Hastalığın ortaya çıkmasına sebep olacak durumlara karşı dikkat edilmesi gereken hususlardan bahseden Şenyiğit, klima kullanımının lejyoner hastalığına neden olabileceğini ifade ederek klima kullanımının tavsiye edilen derecede ve fan ayarlarının düşük seviyede olması gerektiği yönünde açıklamalarda bulundu.

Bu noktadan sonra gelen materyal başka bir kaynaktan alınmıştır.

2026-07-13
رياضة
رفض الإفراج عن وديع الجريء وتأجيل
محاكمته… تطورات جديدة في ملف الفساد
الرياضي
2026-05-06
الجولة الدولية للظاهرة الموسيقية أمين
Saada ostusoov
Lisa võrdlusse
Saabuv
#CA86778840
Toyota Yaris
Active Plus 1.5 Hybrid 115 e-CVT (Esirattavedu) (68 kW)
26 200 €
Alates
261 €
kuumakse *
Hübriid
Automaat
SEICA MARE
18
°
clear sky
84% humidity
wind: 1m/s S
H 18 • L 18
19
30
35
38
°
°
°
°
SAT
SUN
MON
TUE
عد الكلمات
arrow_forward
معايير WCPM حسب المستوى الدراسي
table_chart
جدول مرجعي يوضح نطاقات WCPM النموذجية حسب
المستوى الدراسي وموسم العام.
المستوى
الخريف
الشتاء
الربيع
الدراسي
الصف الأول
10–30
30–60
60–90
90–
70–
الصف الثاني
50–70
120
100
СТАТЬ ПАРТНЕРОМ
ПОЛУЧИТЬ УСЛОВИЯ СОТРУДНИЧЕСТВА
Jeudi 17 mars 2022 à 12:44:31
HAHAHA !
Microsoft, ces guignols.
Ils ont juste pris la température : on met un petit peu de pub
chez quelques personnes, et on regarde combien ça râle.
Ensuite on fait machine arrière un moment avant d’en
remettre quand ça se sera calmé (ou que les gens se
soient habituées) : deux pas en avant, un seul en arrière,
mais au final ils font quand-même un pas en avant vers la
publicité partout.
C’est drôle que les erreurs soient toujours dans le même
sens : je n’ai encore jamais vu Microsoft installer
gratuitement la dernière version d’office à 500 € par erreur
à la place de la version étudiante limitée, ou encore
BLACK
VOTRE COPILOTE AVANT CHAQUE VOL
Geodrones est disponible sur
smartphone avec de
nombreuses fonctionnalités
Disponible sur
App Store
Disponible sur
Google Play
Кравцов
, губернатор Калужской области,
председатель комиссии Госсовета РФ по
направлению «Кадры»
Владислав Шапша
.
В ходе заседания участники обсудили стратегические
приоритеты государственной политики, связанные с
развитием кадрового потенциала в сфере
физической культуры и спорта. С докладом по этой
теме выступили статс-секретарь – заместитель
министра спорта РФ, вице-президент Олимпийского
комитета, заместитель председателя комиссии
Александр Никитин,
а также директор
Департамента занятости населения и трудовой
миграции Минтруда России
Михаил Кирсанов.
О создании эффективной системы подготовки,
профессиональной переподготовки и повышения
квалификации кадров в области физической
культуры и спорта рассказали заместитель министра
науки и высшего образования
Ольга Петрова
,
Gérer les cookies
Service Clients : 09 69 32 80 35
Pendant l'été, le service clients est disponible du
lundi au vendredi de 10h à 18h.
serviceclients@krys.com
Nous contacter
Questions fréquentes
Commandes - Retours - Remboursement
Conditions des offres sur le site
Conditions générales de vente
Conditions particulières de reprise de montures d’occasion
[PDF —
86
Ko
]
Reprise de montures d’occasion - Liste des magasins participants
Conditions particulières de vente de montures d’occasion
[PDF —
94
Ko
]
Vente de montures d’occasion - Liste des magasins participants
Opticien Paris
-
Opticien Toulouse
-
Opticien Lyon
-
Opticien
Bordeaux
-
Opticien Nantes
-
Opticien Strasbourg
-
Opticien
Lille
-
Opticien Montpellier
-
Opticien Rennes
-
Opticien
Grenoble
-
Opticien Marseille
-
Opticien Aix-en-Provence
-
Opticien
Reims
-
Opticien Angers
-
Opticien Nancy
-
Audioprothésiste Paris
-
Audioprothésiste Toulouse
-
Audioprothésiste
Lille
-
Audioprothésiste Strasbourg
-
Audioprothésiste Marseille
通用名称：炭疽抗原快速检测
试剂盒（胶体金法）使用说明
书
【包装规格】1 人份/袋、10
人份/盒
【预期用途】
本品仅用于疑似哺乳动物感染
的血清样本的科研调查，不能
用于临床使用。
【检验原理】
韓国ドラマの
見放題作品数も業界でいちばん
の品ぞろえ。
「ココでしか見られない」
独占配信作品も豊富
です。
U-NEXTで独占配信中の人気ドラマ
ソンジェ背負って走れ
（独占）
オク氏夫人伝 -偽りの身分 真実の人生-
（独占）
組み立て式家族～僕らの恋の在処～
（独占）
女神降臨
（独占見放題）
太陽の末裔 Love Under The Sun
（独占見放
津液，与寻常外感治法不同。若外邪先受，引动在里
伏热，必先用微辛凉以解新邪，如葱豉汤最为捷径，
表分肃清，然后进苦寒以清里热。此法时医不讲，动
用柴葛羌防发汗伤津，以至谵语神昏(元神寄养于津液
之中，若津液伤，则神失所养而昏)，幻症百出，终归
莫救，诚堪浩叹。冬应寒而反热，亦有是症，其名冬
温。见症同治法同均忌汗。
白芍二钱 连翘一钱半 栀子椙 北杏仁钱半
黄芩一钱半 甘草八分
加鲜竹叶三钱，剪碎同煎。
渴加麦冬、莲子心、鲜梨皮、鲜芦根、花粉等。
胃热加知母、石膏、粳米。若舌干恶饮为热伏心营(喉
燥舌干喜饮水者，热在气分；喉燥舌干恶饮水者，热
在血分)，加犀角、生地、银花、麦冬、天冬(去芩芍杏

Klimanın olumsuz etkilerinin doğurmuş olduğu sağlık problemlerine dair konuşan Şenyiğit, "Havaların sıcak olduğu bu günlerde ister istemez klimaları açıyoruz. Bu klimaları çalıştırdığımızda 18 dereceye ayarladığımızda klima soğuğunun direkt bize üflemesinin etkileri fazladır. Klima soğuğunun vücudumuza etkisiyle birtakım rahatsızlıklar meydana gelir. Bu hastalıkların başında kemik ve kaslarımızda oluşan ağrılar yer alır. Bizler buna kas spazmı diyoruz." açıklamalarında bulundu

Lejyoner hastalığının doğuş sürecinden bahseden Şenyiğit, "Daha önceki dönemlerde su veya buharla çalışan klimalar vardı ve bu makinalar çalıştığı süreçte içinde mikroplar oluşurdu. Klimanın çalışmasıyla bu mikroplar ağız ve burun yolundan ciğerlerimize ulaşarak hastalıklara neden oluyordu. İşte bizler bu hastalığa paralı asker anlamına gelen 'lejyoner' diyoruz." ifadelerini kullandı.

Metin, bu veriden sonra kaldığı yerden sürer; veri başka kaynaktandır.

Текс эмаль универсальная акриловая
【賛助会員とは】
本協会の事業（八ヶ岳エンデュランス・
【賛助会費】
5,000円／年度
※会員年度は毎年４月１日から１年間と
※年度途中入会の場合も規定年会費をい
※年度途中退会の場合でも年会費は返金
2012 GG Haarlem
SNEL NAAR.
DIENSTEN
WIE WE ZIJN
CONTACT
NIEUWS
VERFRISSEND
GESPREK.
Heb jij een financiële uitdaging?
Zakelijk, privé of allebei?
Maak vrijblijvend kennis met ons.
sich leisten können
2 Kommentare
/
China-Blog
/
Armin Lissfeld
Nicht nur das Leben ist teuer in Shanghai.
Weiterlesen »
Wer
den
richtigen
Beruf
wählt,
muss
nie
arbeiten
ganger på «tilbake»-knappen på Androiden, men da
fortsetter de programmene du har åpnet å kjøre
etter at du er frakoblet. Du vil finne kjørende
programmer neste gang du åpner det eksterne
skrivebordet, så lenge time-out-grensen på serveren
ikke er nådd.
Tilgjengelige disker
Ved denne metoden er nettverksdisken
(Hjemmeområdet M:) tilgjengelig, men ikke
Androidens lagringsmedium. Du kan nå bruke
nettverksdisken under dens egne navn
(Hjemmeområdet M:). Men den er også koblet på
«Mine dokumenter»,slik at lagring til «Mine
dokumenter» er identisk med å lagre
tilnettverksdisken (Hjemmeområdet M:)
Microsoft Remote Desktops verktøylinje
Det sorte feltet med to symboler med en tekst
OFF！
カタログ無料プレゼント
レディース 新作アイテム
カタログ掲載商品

Yeni nesil klimaların lejyoner hastalığını tetikleme hususunda çok fazla etki oluşturmadığını fakat yine de dikkat edilmesi gerektiğini ifade eden Şenyiğit, şu an kullanılan klimaların buharlı olmadığından butür bir tehlike barındırmadığını sözlerine ekleyerek fakat halen bazı otellerde bu klimalar mevcut olduğunu hatırlattı. Şenyiğit, Bu klimalara maruz kalıp baş dönmesi, yüksek ateş ve halsizlik gibi şikâyetler oluştuğunda mutlaka bir doktora başvurulması gerektiğini söyledi.

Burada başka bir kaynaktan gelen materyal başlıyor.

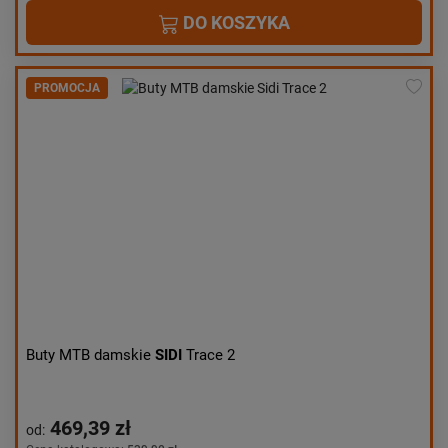
DO KOSZYKA
PROMOCJA
Buty MTB damskie
SIDI
Trace 2
469,39 zł
od: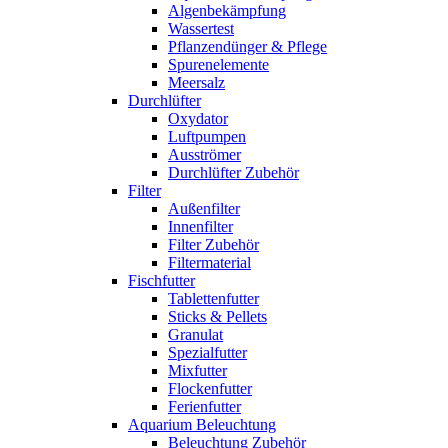
Algenbekämpfung
Wassertest
Pflanzendünger & Pflege
Spurenelemente
Meersalz
Durchlüfter
Oxydator
Luftpumpen
Ausströmer
Durchlüfter Zubehör
Filter
Außenfilter
Innenfilter
Filter Zubehör
Filtermaterial
Fischfutter
Tablettenfutter
Sticks & Pellets
Granulat
Spezialfutter
Mixfutter
Flockenfutter
Ferienfutter
Aquarium Beleuchtung
Beleuchtung Zubehör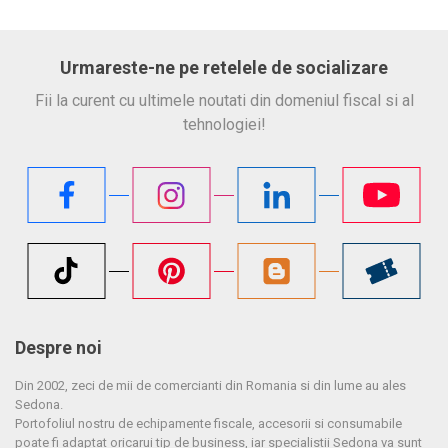
Urmareste-ne pe retelele de socializare
Fii la curent cu ultimele noutati din domeniul fiscal si al
tehnologiei!
Despre noi
Din 2002, zeci de mii de comercianti din Romania si din lume au ales
Sedona.
Portofoliul nostru de echipamente fiscale, accesorii si consumabile
poate fi adaptat oricarui tip de business, iar specialistii Sedona va sunt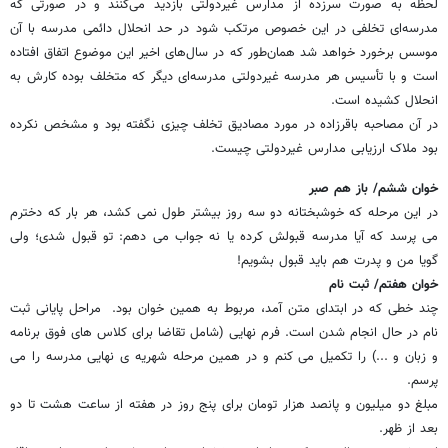
لحظه به صورت سرزده از مدارس غیردولتی بازدید می‌کنند و در صورتی که
مدرسه‌ای تخلفی در این خصوص مرتکب شود در حد انحلال دائمی مدرسه با آن
موسس برخورد خواهد شد همان‌طور که در سال‌های اخیر این موضوع اتفاق افتاده
است و با تأسیس هر مدرسه‌ غیردولتی مدرسه‌ای دیگر که متخلف بوده کارش به
انحلال کشیده است.
در آن مصاحبه باقرزاده در مورد مصادیق تخلف چیزی نگفته بود و مشخص نکرده
بود ملاک ارزیابی مدارس غیردولتی چیست.
خوان ششم/ باز هم صبر
در این مرحله که خوشبختانه دو سه روز بیشتر طول نمی کشد، هر بار که دخترم
می پرسد که آیا مدرسه قبولش کرده یا نه جواب می دهم: تو قبول شدی؛ ولی
گویا من و پدرت هم باید قبول بشویم!
خوان هفتم/ ثبت نام
چند خطی که در ابتدای متن آمد، مربوط به همین خوان بود. مراحل پایانی ثبت
نام در حال انجام شدن است. فرم نهایی (شامل تقاضا برای کلاس های فوق برنامه
و زبان و ...) را تکمیل می کنم و در همین مرحله شهریه ی نهایی مدرسه را می
پرسم.
مبلغ دو میلیون و پانصد هزار تومان برای پنج روز در هفته از ساعت هشت تا دو
بعد از ظهر.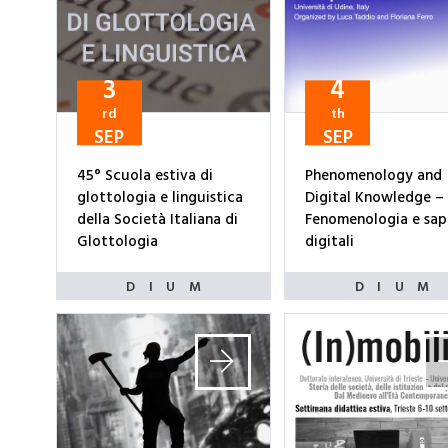
3
4
rd
th
SEP
SEP
45° Scuola estiva di
Phenomenology and
glottologia e linguistica
Digital Knowledge –
della Società Italiana di
Fenomenologia e sap
Glottologia
digitali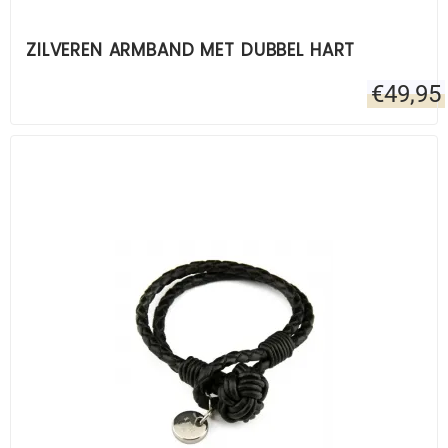
ZILVEREN ARMBAND MET DUBBEL HART
€
49,95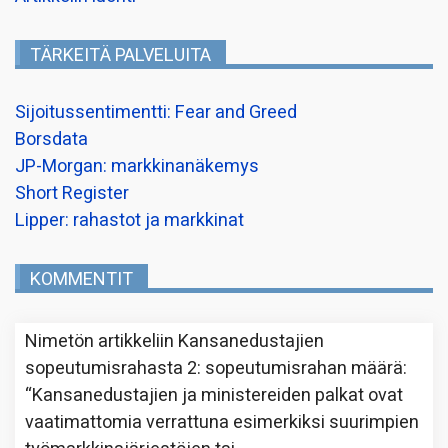
TÄRKEITÄ PALVELUITA
Sijoitussentimentti: Fear and Greed
Borsdata
JP-Morgan: markkinanäkemys
Short Register
Lipper: rahastot ja markkinat
KOMMENTIT
Nimetön
artikkeliin
Kansanedustajien
sopeutumisrahasta 2: sopeutumisrahan määrä
:
“
Kansanedustajien ja ministereiden palkat ovat
vaatimattomia verrattuna esimerkiksi suurimpien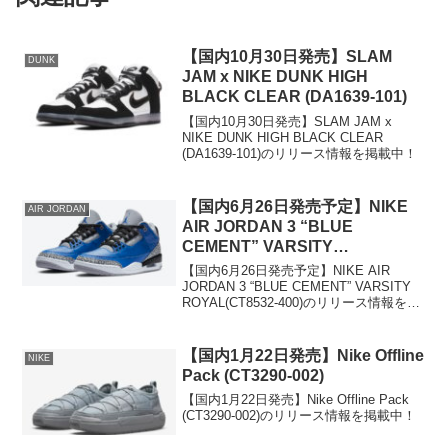
【国内10月30日発売】SLAM
DUNK
JAM x NIKE DUNK HIGH
BLACK CLEAR (DA1639-101)
【国内10月30日発売】SLAM JAM x
NIKE DUNK HIGH BLACK CLEAR
(DA1639-101)のリリース情報を掲載中！
【国内6月26日発売予定】NIKE
AIR JORDAN
AIR JORDAN 3 “BLUE
CEMENT” VARSITY
ROYAL(CT8532-400)
【国内6月26日発売予定】NIKE AIR
JORDAN 3 “BLUE CEMENT” VARSITY
ROYAL(CT8532-400)のリリース情報を掲
載中！
【国内1月22日発売】Nike Offline
NIKE
Pack (CT3290-002)
【国内1月22日発売】Nike Offline Pack
(CT3290-002)のリリース情報を掲載中！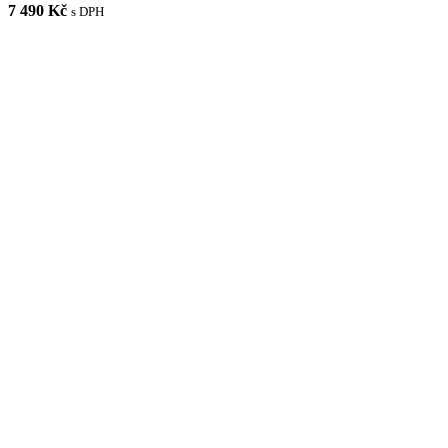
7 490 Kč
s DPH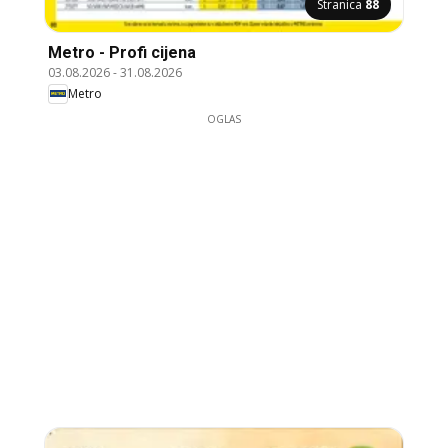
Stranica
88
Metro - Profi cijena
03.08.2026
-
31.08.2026
Metro
OGLAS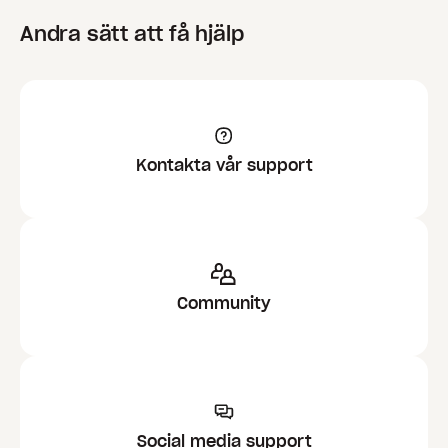
Andra sätt att få hjälp
Kontakta vår support
Community
Social media support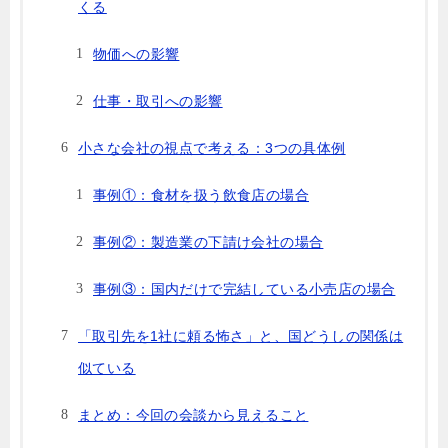
くる
物価への影響
仕事・取引への影響
小さな会社の視点で考える：3つの具体例
事例①：食材を扱う飲食店の場合
事例②：製造業の下請け会社の場合
事例③：国内だけで完結している小売店の場合
「取引先を1社に頼る怖さ」と、国どうしの関係は
似ている
まとめ：今回の会談から見えること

Şenyiğit,"Bu klimalardan kaynaklı oluşan zatürre, öksürük, balgam, baş ağrısı, halsizlik, sersemlik gibi şikayetler lejyoner hastalığının belirtileridir. Bu tür şikayetlerle bize gelen hastalara teşhis koyabilmemiz için tomografi ve kan tahlili istiyoruz. Tahlil lökositoz veya tomografi de iltihaplanma görüldüğünde bu hastalık için farklı bir antibiyotik ilaç öneriyoruz." diye konuştu.

Lejyoner hastalığına karşı alınması gereken önlemlerden birisinin de klimanın doğru kullanımı olduğundan bahseden Şenyiğit, son olarak şu tavsiyelerde bulundu:

"Klima kullanalım fakat 18 dereceyi önermiyoruz. Klima kullanılacaksa 25-26 derecede kullanılması gerekir. Fan ayarı düşük olmalı ve klimanın soğuğu vücuda direkt üflememeli. Soğuğun vücuda direk etki etmesi durumunda ertesi günü hastalanmak muhtemeldir. Şayet klimanın etkisiyle oda sıcaklığı 26 derecenin altına düştüğünde gerekirse havayı evin farklı bölümlerine transfer için kapıları açalım. Bu şekilde yapılması durumunda klimanın herhangi bir zararı yoktur."